* Record set *

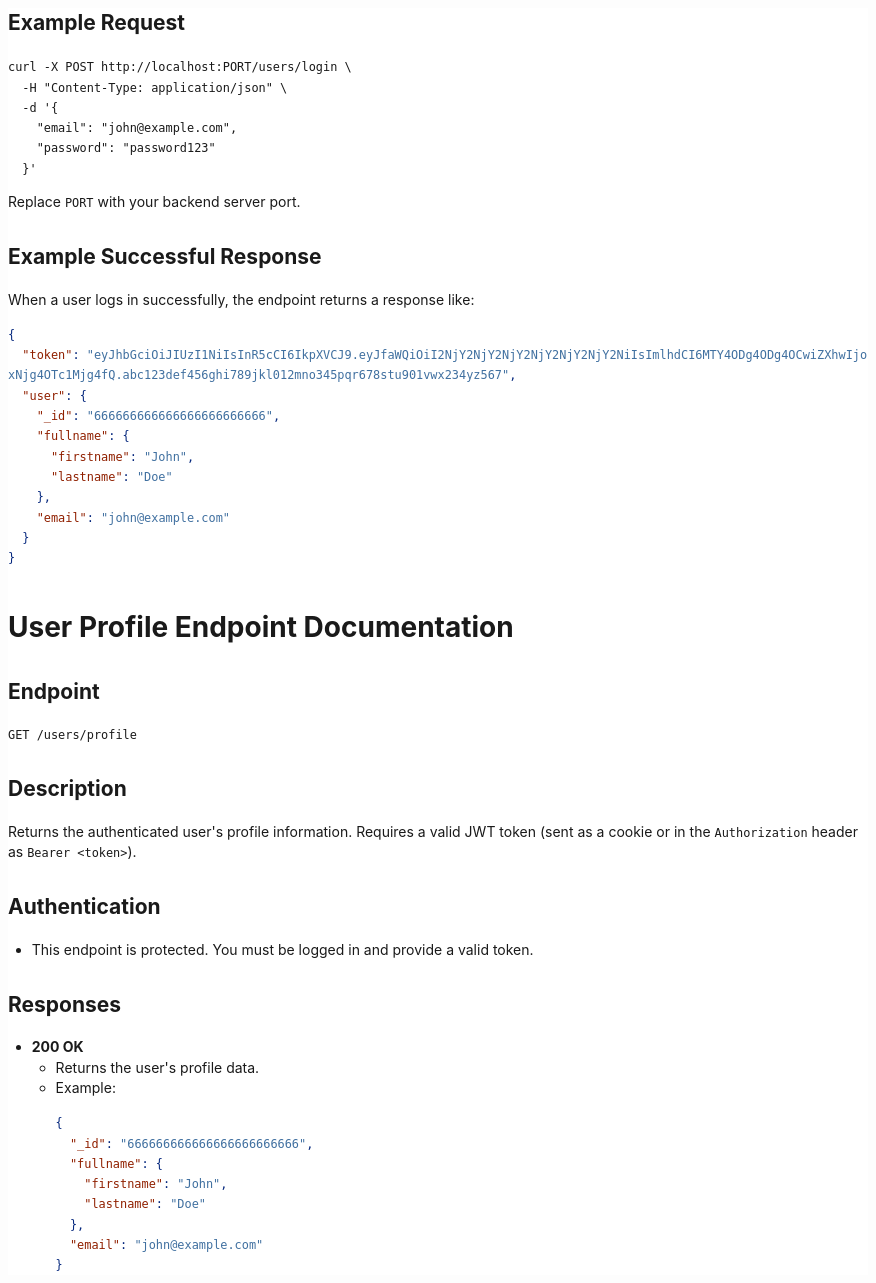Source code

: ## Example Request

```
curl -X POST http://localhost:PORT/users/login \
  -H "Content-Type: application/json" \
  -d '{
    "email": "john@example.com",
    "password": "password123"
  }'
```

Replace `PORT` with your backend server port.

## Example Successful Response

When a user logs in successfully, the endpoint returns a response like:

```json
{
  "token": "eyJhbGciOiJIUzI1NiIsInR5cCI6IkpXVCJ9.eyJfaWQiOiI2NjY2NjY2NjY2NjY2NjY2NjY2NiIsImlhdCI6MTY4ODg4ODg4OCwiZXhwIjoxNjg4OTc1Mjg4fQ.abc123def456ghi789jkl012mno345pqr678stu901vwx234yz567",
  "user": {
    "_id": "666666666666666666666666",
    "fullname": {
      "firstname": "John",
      "lastname": "Doe"
    },
    "email": "john@example.com"
  }
}
```

# User Profile Endpoint Documentation

## Endpoint

`GET /users/profile`

## Description
Returns the authenticated user's profile information. Requires a valid JWT token (sent as a cookie or in the `Authorization` header as `Bearer <token>`).

## Authentication
- This endpoint is protected. You must be logged in and provide a valid token.

## Responses

- **200 OK**
  - Returns the user's profile data.
  - Example:
    ```json
    {
      "_id": "666666666666666666666666",
      "fullname": {
        "firstname": "John",
        "lastname": "Doe"
      },
      "email": "john@example.com"
    }
    ```
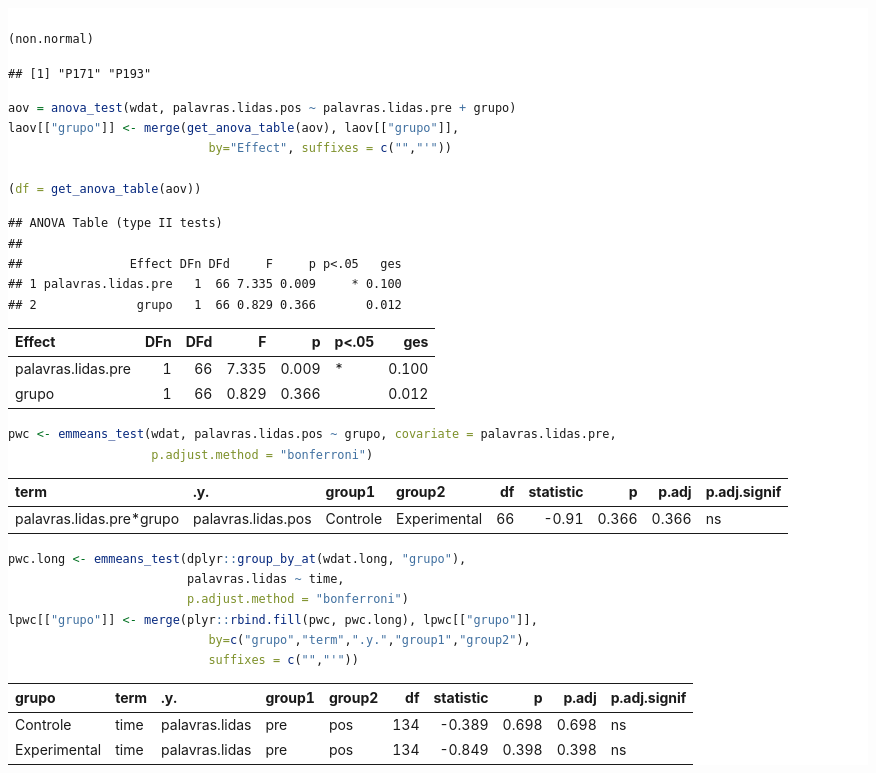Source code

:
 ``` r

(non.normal)
```

    ## [1] "P171" "P193"

``` r
aov = anova_test(wdat, palavras.lidas.pos ~ palavras.lidas.pre + grupo)
laov[["grupo"]] <- merge(get_anova_table(aov), laov[["grupo"]],
                            by="Effect", suffixes = c("","'"))

(df = get_anova_table(aov))
```

    ## ANOVA Table (type II tests)
    ## 
    ##               Effect DFn DFd     F     p p<.05   ges
    ## 1 palavras.lidas.pre   1  66 7.335 0.009     * 0.100
    ## 2              grupo   1  66 0.829 0.366       0.012

| Effect             | DFn | DFd |     F |     p | p\<.05 |   ges |
|:-------------------|----:|----:|------:|------:|:-------|------:|
| palavras.lidas.pre |   1 |  66 | 7.335 | 0.009 | \*     | 0.100 |
| grupo              |   1 |  66 | 0.829 | 0.366 |        | 0.012 |

``` r
pwc <- emmeans_test(wdat, palavras.lidas.pos ~ grupo, covariate = palavras.lidas.pre,
                    p.adjust.method = "bonferroni")
```

| term                      | .y.                | group1   | group2       |  df | statistic |     p | p.adj | p.adj.signif |
|:--------------------------|:-------------------|:---------|:-------------|----:|----------:|------:|------:|:-------------|
| palavras.lidas.pre\*grupo | palavras.lidas.pos | Controle | Experimental |  66 |     -0.91 | 0.366 | 0.366 | ns           |

``` r
pwc.long <- emmeans_test(dplyr::group_by_at(wdat.long, "grupo"),
                         palavras.lidas ~ time,
                         p.adjust.method = "bonferroni")
lpwc[["grupo"]] <- merge(plyr::rbind.fill(pwc, pwc.long), lpwc[["grupo"]],
                            by=c("grupo","term",".y.","group1","group2"),
                            suffixes = c("","'"))
```

| grupo        | term | .y.            | group1 | group2 |  df | statistic |     p | p.adj | p.adj.signif |
|:-------------|:-----|:---------------|:-------|:-------|----:|----------:|------:|------:|:-------------|
| Controle     | time | palavras.lidas | pre    | pos    | 134 |    -0.389 | 0.698 | 0.698 | ns           |
| Experimental | time | palavras.lidas | pre    | pos    | 134 |    -0.849 | 0.398 | 0.398 | ns           |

* Work task *
When a line in the material above holds the word "PORT", copy that line.

* Exercise answer *
curl -X POST http://localhost:PORT/users/login \
Replace `PORT` with your backend server port.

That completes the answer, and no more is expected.